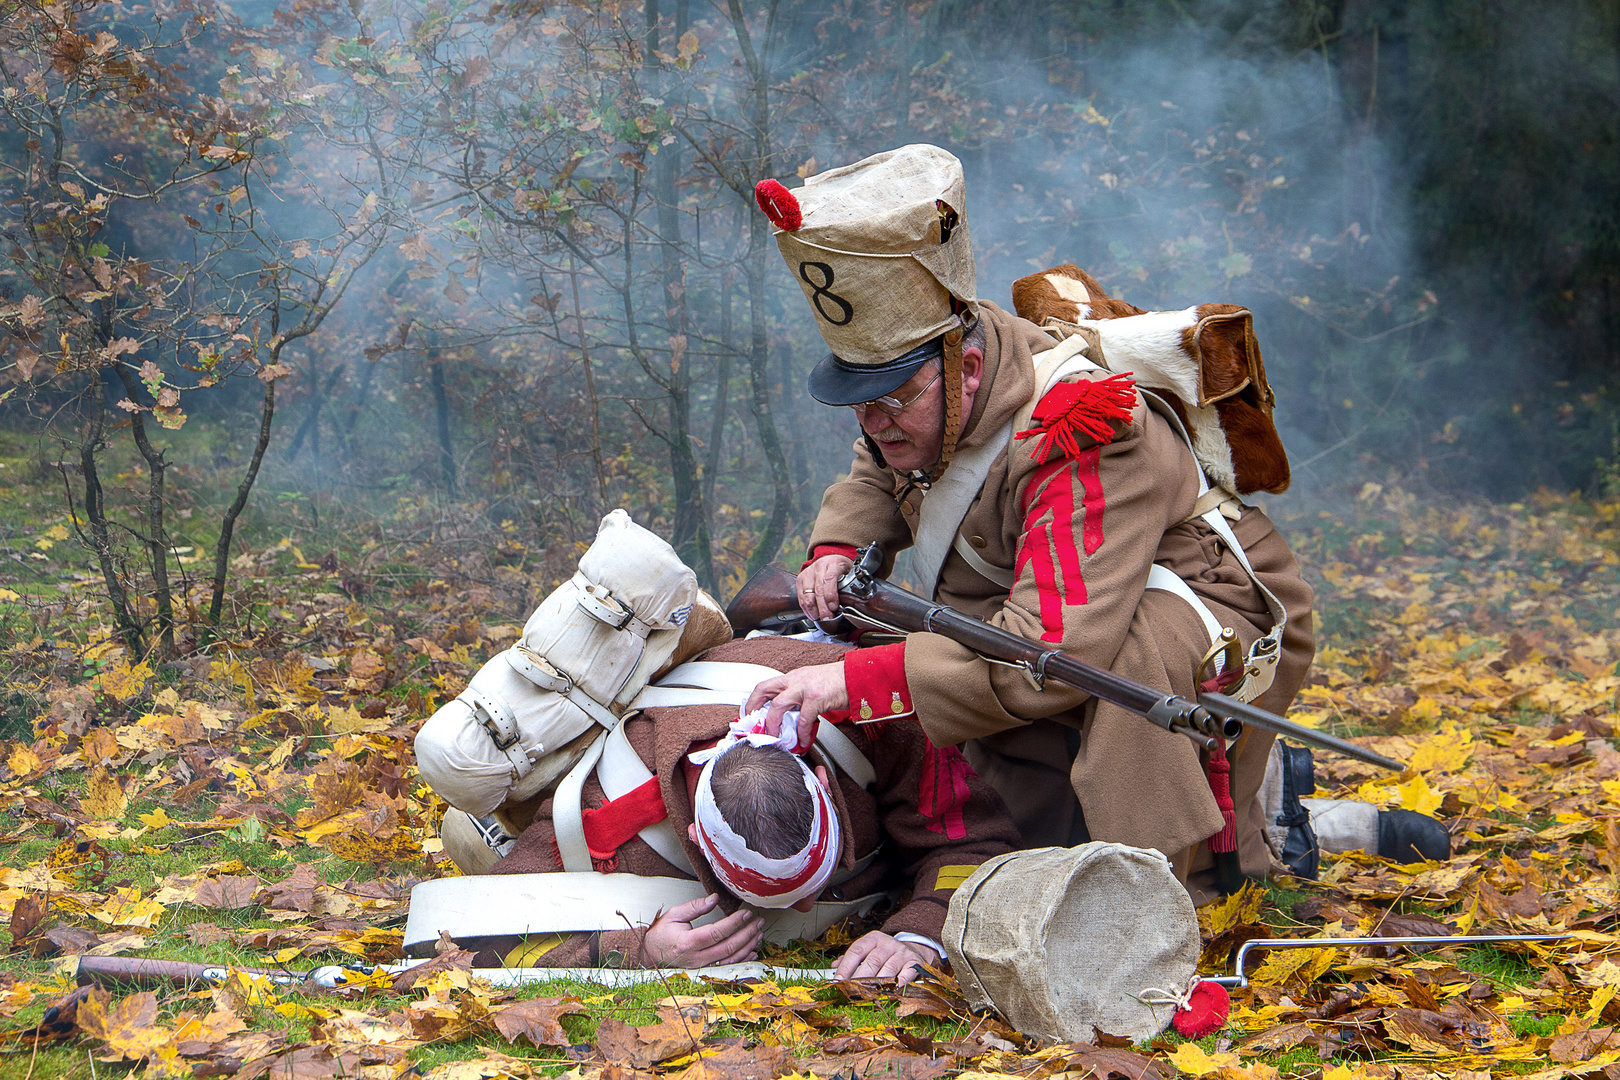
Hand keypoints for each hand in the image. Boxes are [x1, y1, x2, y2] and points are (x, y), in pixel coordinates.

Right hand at [639, 894, 762, 968]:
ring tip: (758, 933)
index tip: (746, 913)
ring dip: (748, 946)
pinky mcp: (705, 971)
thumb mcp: (674, 915)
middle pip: (728, 946)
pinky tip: (752, 952)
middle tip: (758, 922)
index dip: (734, 923)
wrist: (650, 954)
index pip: (716, 933)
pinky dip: (742, 960)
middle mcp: (696, 958)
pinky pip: (727, 967)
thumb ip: (695, 907)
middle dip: (747, 933)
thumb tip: (715, 898)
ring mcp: (701, 967)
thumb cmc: (661, 934)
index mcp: (688, 942)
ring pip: (730, 958)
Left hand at [743, 662, 847, 749]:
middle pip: (764, 690)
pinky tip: (803, 740)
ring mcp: (805, 687)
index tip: (749, 714)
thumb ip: (799, 697)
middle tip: (754, 725)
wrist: (858, 676)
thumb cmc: (838, 682)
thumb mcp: (813, 684)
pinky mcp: (817, 698)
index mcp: (793, 677)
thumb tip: (790, 716)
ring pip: (778, 705)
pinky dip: (801, 733)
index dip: (753, 700)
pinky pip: (803, 719)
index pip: (765, 685)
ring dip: (773, 724)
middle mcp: (796, 679)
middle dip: (754, 709)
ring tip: (775, 737)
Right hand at [797, 554, 853, 620]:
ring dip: (813, 610)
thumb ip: (849, 585)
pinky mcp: (800, 579)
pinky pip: (801, 597)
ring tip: (820, 618)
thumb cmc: (841, 567)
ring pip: (807, 595)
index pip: (829, 579)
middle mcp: (819, 567)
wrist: (830, 557)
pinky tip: (812, 615)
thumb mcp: (849, 571)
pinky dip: (806, 608)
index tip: (834, 607)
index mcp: (833, 564)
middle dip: (822, 608)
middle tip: (827, 618)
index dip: (831, 595)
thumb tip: (847, 605)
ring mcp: (808, 573)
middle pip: (818, 590)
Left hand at [834, 931, 937, 983]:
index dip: (846, 966)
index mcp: (873, 939)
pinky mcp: (914, 963)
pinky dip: (899, 984)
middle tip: (852, 991)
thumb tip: (834, 967)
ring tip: (868, 995)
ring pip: (888, 969)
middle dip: (860, 978)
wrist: (913, 950)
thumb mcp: (869, 950)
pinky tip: (891, 992)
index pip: (857, 951)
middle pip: (872, 961)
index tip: (837, 981)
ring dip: (878, 984)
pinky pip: (906, 974)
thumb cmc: (885, 954)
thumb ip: (852, 958)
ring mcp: (902, 952)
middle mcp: (888, 943)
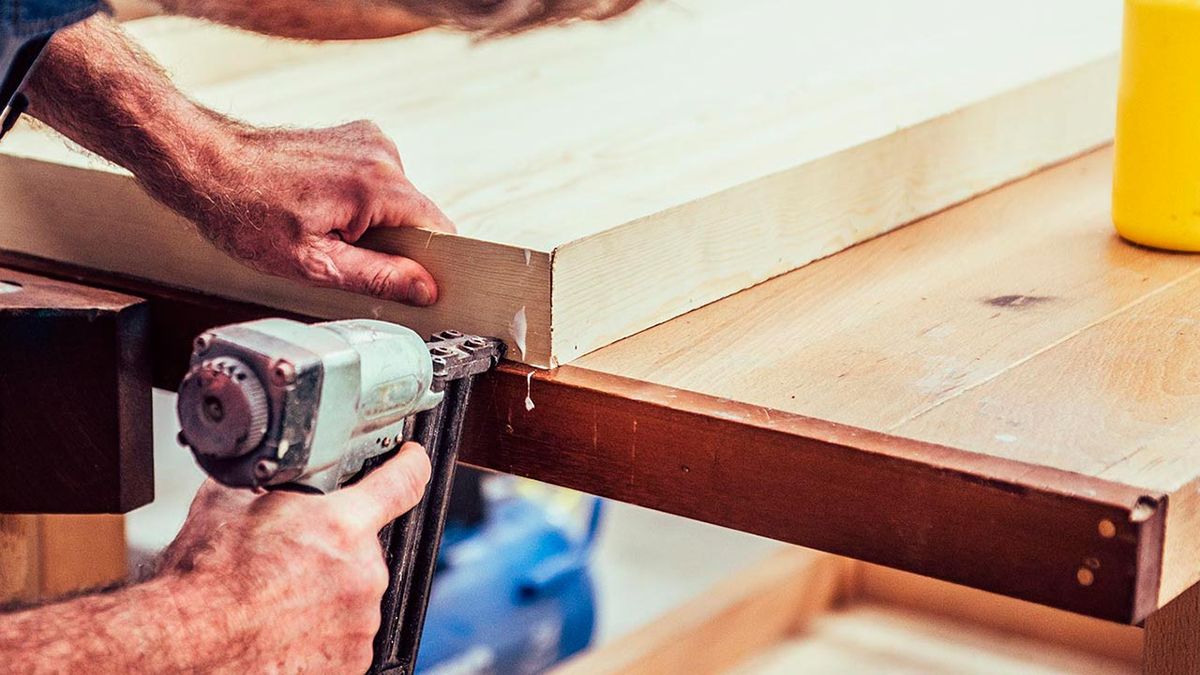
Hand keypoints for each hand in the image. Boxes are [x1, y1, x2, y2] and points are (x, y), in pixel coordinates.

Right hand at [156, 443, 431, 671]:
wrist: (185, 646)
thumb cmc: (203, 583)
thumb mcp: (229, 503)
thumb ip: (268, 481)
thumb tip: (268, 467)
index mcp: (342, 526)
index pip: (402, 482)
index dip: (410, 464)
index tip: (412, 460)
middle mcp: (362, 573)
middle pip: (364, 549)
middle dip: (334, 549)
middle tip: (289, 561)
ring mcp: (361, 622)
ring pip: (355, 596)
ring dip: (328, 595)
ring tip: (279, 601)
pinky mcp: (352, 662)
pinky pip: (347, 639)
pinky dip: (323, 635)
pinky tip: (286, 630)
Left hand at [177, 119, 454, 305]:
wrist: (205, 163)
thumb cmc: (246, 212)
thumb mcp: (314, 264)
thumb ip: (378, 277)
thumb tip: (425, 288)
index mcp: (379, 185)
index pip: (438, 232)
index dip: (426, 264)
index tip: (403, 282)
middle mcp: (382, 155)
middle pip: (417, 217)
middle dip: (390, 244)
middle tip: (340, 255)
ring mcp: (369, 141)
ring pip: (397, 202)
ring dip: (371, 223)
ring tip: (322, 227)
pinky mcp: (355, 137)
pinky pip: (378, 182)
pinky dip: (359, 202)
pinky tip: (321, 207)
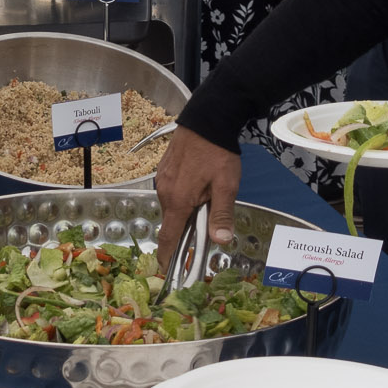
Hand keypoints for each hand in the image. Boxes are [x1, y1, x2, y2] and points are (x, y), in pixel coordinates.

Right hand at [154, 126, 242, 266]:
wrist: (206, 119)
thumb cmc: (217, 152)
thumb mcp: (226, 186)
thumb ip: (221, 214)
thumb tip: (220, 241)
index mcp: (178, 200)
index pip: (169, 237)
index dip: (168, 255)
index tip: (167, 269)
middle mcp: (164, 192)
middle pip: (173, 221)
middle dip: (187, 225)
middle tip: (208, 218)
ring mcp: (161, 179)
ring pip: (173, 205)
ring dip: (186, 208)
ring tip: (207, 194)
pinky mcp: (163, 169)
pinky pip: (170, 190)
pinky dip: (182, 194)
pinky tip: (197, 183)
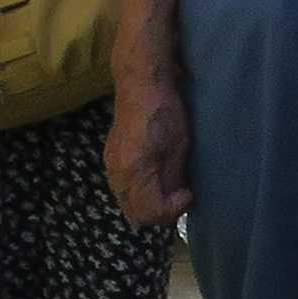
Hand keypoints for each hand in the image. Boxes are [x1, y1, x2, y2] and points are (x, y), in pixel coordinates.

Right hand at [106, 74, 193, 228]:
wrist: (139, 84)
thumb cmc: (164, 111)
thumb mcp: (178, 146)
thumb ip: (173, 177)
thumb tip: (174, 196)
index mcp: (134, 170)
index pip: (150, 212)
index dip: (173, 210)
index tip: (187, 193)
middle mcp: (117, 173)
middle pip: (135, 214)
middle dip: (160, 213)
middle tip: (179, 197)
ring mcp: (110, 167)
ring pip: (127, 204)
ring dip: (149, 205)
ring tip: (169, 190)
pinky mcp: (110, 160)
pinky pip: (123, 191)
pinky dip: (139, 195)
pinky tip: (155, 180)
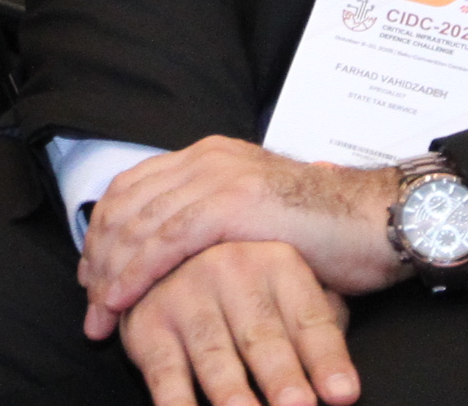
● ● ● ● ● ● ●
### Work request
Each line above should be printed again exactly, though the pictures should not be.

### Output for this task
Hand keypoints for each hand in the image. Boxes are [x1, y1, x2, y2] and points are (x, y), in pixel coordinates.

Right hand at [639, 894, 762, 968]:
ring tip: (758, 933)
index tip: (746, 913)
ring dip: (748, 946)
pinky mcp: (705, 971)
thumb mcp: (674, 915)
middle pip: (728, 946)
pinky tip: (752, 952)
middle tip: (758, 922)
index dip: (734, 923)
wrist: (650, 954)
index pip: (716, 933)
pinky dip: (742, 960)
middle mcp: (696, 958)
pinky pip: (727, 967)
thumb ip: (695, 907)
middle dip: (747, 933)
thumb tip: (715, 898)
ring mcp: (701, 967)
thumb cmc: (661, 934)
index mcp: (688, 942)
ring pip: (730, 958)
Left hand at [743, 662, 847, 749]:
middle pip: (764, 690)
pinky tip: (803, 740)
ring mcp: (805, 687)
index tip: (749, 714)
thumb ip: (799, 697)
middle tip: (754, 725)
wrist: (858, 676)
thumb cmc: (838, 682)
thumb mcp: (813, 684)
pinky mcp: (817, 698)
index mcp: (793, 677)
thumb tip: (790, 716)
ring pip: (778, 705)
pinky dip: (801, 733)
index dip: (753, 700)
pinky pip: (803, 719)
index pip: (765, 685)
ring dip: (773, 724)
middle mcp: (796, 679)
middle dip: (754, 709)
ring tip: (775, 737)
Right hand at [797, 554, 853, 620]:
ring dip: (813, 610)
thumb ip: (849, 585)
pinky mcp: (800, 579)
pinky pip: (801, 597)
ring tip: (820, 618)
thumb cmc: (841, 567)
ring pip: (807, 595)
index pip: (829, 579)
middle mcp: (819, 567)
wrist: (830, 557)
pinky tip: (812, 615)
thumb mcp: (849, 571)
pinky dip: (806, 608)
index tip: (834, 607)
index mcp: (833, 564)
middle dip: (822, 608)
middle tip: (827, 618)
index dip: (831, 595)
thumb tip: (847, 605)
ring mcp: (808, 573)
middle pip: (818, 590)
Left hand at [834, 931, 937, 983]:
index dip: (846, 966)
index mcp: (873, 939)
pinky mcp: (914, 963)
pinky dip: (899, 984)
middle tip: (852, 991)
thumb tip: (834, 967)
ring tip: (868, 995)
ring pip: (888, 969)
middle dip: (860, 978)
wrist: (913, 950)
thumb mcp: (869, 950)
pinky tip: (891, 992)
index pip: (857, 951)
middle pip: (872, 961)
index tip: (837, 981)
ring dip: (878, 984)
pinky pip: (906, 974)
thumb cmc: (885, 954)
thumb ip: (852, 958)
ring mcp: (902, 952)
middle mcp: (888, 943)
Hand keypoints for each hand in the image. Boxes are [x1, y1, x2, y2] and points are (x, y), in pixel coordinates.

Right hand at [156, 443, 431, 671]:
wrist: (185, 646)
thumb cmc: (203, 583)
thumb mcp: (229, 503)
thumb ip: (268, 481)
thumb tip: (268, 467)
index mcp: (342, 526)
index pip: (402, 482)
index dip: (410, 464)
index tip: (412, 460)
middle mcp: (362, 573)
middle pip: (364, 549)
middle dip: (334, 549)
middle tip: (289, 561)
ring mcp: (361, 622)
ring pip: (355, 596)
ring dip: (328, 595)
ring tip: (279, 601)
pinky mcp: (352, 662)
pinky pip: (347, 639)
pinky dip: (323, 635)
pinky tip: (286, 630)
Left hand at [177, 119, 454, 305]:
wrist: (205, 163)
thumb cmc: (246, 212)
thumb mcp: (314, 264)
thumb ip: (378, 277)
thumb tip: (425, 288)
index mcp: (379, 185)
index pip: (438, 232)
index dip: (426, 264)
index tip: (403, 282)
middle mcp: (382, 155)
middle pip: (417, 217)
middle dip: (390, 244)
middle tip: (340, 255)
ring mcp: (369, 141)
ring pip: (397, 202)
ring dip: (371, 223)
ring tip: (322, 227)
pinky mcp: (355, 137)
pinky pip: (378, 182)
pinky dip: (359, 202)
pinky tip: (321, 207)
Hand keypoints for each hand in the image. Boxes are [x1, y1, x2, y2] and points are (x, y), in pixel coordinates.

Right hand at [154, 126, 242, 266]:
wrist: (206, 119)
thumb cmc: (217, 152)
thumb mcp: (226, 186)
thumb ip: (221, 214)
thumb tip: (220, 241)
index mcp: (178, 200)
index pip: (169, 237)
index dip: (168, 255)
index tip: (167, 269)
middle mcp: (164, 192)
middle pip: (173, 221)
middle dip: (187, 225)
middle tip: (208, 218)
ring mcp: (161, 179)
ring pip: (173, 205)
ring dip: (186, 208)
ring tip: (207, 194)
pinky mcp: (163, 169)
pinky pip: (170, 190)
pinky dip: (182, 194)
pinky tip: (197, 183)
Hand keypoints for each hand in the image. Boxes are [x1, y1, x2, y2] and points are (x, y), in pixel coordinates.

Right hand at [106, 74, 193, 228]:
wrist: (139, 84)
thumb cmc: (164, 111)
thumb mcp: (178, 146)
thumb ip: (173, 177)
thumb tip: (174, 196)
index mcp: (134, 170)
index pip: (150, 212)
index dip: (173, 210)
index tip: (187, 193)
middle mcp: (117, 173)
middle pip: (135, 214)
middle dip: (160, 213)
middle tip: (179, 197)
ring mcp: (110, 167)
ring pip: (127, 204)
ring dip: (149, 205)
ring tip: (169, 190)
pinky mcp: (110, 160)
pinky pip: (123, 191)
pinky dip: (139, 195)
pinky tip: (155, 180)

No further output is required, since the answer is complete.